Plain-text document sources
····················

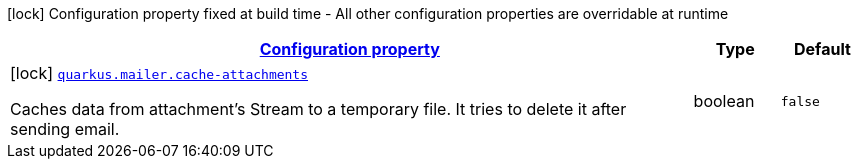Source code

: [.configuration-legend]
icon:lock[title=Fixed at build time] Configuration property fixed at build time - All other configuration properties are overridable at runtime
[.configuration-reference, cols="80,.^10,.^10"]
|===

h|[[quarkus-mailer-mail-build-time-config_configuration]]link:#quarkus-mailer-mail-build-time-config_configuration[Configuration property]

h|Type
h|Default

a|icon:lock[title=Fixed at build time] [[quarkus-mailer-mail-build-time-config_quarkus.mailer.cache-attachments]]`link:#quarkus-mailer-mail-build-time-config_quarkus.mailer.cache-attachments[quarkus.mailer.cache-attachments]`

[.description]
--
Caches data from attachment's Stream to a temporary file. It tries to delete it after sending email.
--|boolean 
|`false`

|===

····················

> Requirement: Exact repetition of all the records is required, with the pictures excluded.

> Written answer:
Source code

: [.configuration-legend]
icon:lock[title=Fixed at build time] Configuration property fixed at build time - All other configuration properties are overridable at runtime
[.configuration-reference, cols="80,.^10,.^10"]
|===

h|[[quarkus-mailer-mail-build-time-config_configuration]]link:#quarkus-mailer-mail-build-time-config_configuration[Configuration property]

h|Type
h|Default

a|icon:lock[title=Fixed at build time] [[quarkus-mailer-mail-build-time-config_quarkus.mailer.cache-attachments]]`link:#quarkus-mailer-mail-build-time-config_quarkus.mailer.cache-attachments[quarkus.mailer.cache-attachments]`

[.description]
--
Caches data from attachment's Stream to a temporary file. It tries to delete it after sending email.
--|boolean 
|`false`

|===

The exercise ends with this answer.